Funds from Golden Oriole's sale to USA assisted Murray and his wife to set up the Oriole Stud that they operated during the years 1968-1983. Sires they stood at the property included Good Time Eden, Tartan Hanover, Gentry, Scrappy Wave, Crockett, Pacific Hanover, Leading Light and Valerian. Dual gaited Crockett, sire of standouts Bronze Trail and Sprockett, was probably the pick of the sires they stood.
Murray gained his first success as a trainer with Countaway on January 10, 1973. He actually prepared a small team of six horses while mixing stud duties with that pursuit. Game Nian (eight wins) was a capable trotter for him. As a driver, he posted two notable wins with talented pacer Golden Moose in the Kaikoura Cup and the 1985 NZ Firestone FFA, the second leg of the TAB double on Cup Day. His brother in law Peter Jones won the first leg, the NZ Cup, with outsider Borana.

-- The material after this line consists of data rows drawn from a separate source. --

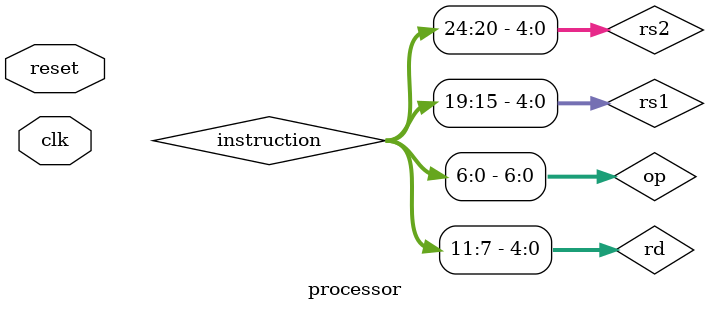
<source format=v>
module processor (
    input clk,
    input reset
);

    wire [31:0] pc, pc_next;
    wire [31:0] instruction;
    wire [31:0] result, read1, read2 , word_align_address;
    wire [31:0] write_data, alu_result;
    wire [31:0] immediate;
    wire [31:0] mem_out;
    wire [4:0] rs1, rs2, rd;
    wire [6:0] op, funct7;
    wire [2:0] funct3, alu_control;
    wire [1:0] pc_src, alu_op, imm_src;
    wire reg_write, mem_write, result_src, alu_src, selA ,branch, branch_alu;

    
    PC u_PC (
        .clk(clk),
        .reset(reset),
        .pc_next(pc_next),
        .instr(instruction),         
        .programCounter(pc) ,
        .WAA(word_align_address)         
    );



    assign op = instruction[6:0];
    assign rd = instruction[11:7];
    assign funct3 = instruction[14:12];
    assign rs1 = instruction[19:15];
    assign rs2 = instruction[24:20];
    assign funct7 = instruction[31:25];
    


    decoder u_decoder (
        // .zero(pc_src),        
        .op(op),
        .reg_write(reg_write),
        .mem_write(mem_write),
        .result_src(result_src),
        .alu_src(alu_src),
        .pc_src(pc_src),
        .alu_op(alu_op),
        .imm_src(imm_src),
        .selA(selA),
        .branch(branch)
        
    );

    
    immediate_gen u_immediate_gen (
        .instruction(instruction),
        .imm_src(imm_src),
        .immediate(immediate)
    );


    register_file u_register_file (
    .clk(clk),
    .reset(reset),
    .rs1(rs1),
    .rs2(rs2),
    .rd(rd),
    .write(write_data),
    .reg_write(reg_write),
    .read1(read1),
    .read2(read2)
);


    
    alu_decoder u_alu_decoder (
        .aluop(alu_op),
        .funct3(funct3),
        .funct7(funct7[5]),
        .alu_control(alu_control)
    );


    ALU u_ALU (
        .A((selA) ? pc : read1),
        .B(alu_src ? immediate : read2), 
        .control_signal(alu_control),
        .result(alu_result),
        .branch(branch_alu)
    );

    
    data_mem u_data_mem (
        .clk(clk),
        .write_enable(mem_write),
        .A(alu_result),
        .write_data(read2),
        .rd(mem_out)
    );

assign write_data = (result_src) ? mem_out : alu_result;
assign pc_next = (pc_src == 2'b01) ? alu_result : (pc_src == 2'b10 & branch_alu == 1'b1 & branch) ? pc + immediate : (pc + 4);

endmodule

</source>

Murray was a former president of the NZ Harness Racing Trainers and Drivers' Association that he represented for three years at HRNZ Executive level before standing down three years ago. He was also the president of the Canterbury branch for five years (1990-1995). Murray Butt enjoyed helping his son Tim at his showplace training establishment where he also took a close interest in horses part owned by his wife Jennifer in trotters Genius and Lotsa Speed this season and another grand trotter in Noam in 2001 and 2002. Noam later raced with distinction when sold overseas. Viewfinder, Keep Up, Night Hawk, Peeping Tom, Success, Marmoose and Roimata Lad were only some winners Murray trained earlier in his career. The Sniper, Red Tip Governor, Cracker Nova, All Talk, Bizness, Bolaz and Bestoranum were a handful of useful outside drives he was associated with. Murray Butt and his wife enjoyed several overseas trips to follow the success of their sons.
The couple eventually subdivided half of their original 100 acre block of land and they bought the late Wes Butt's 16-acre Mankind Lodge complex at Templeton where the couple built a 20-bay all weather golf driving range in 1995. They operated the venture themselves for a year before leasing it out.
Murray and Jenny Butt were seemingly inseparable companions at Canterbury harness racing fixtures and also at Auckland and overseas raceways. They derived much genuine pride in the success of their children in harness racing and invariably accepted it modestly and graciously. The couple's numerous grandchildren were also a source of much warmth and enjoyment. Murray and Jenny Butt's combined act will be difficult to follow.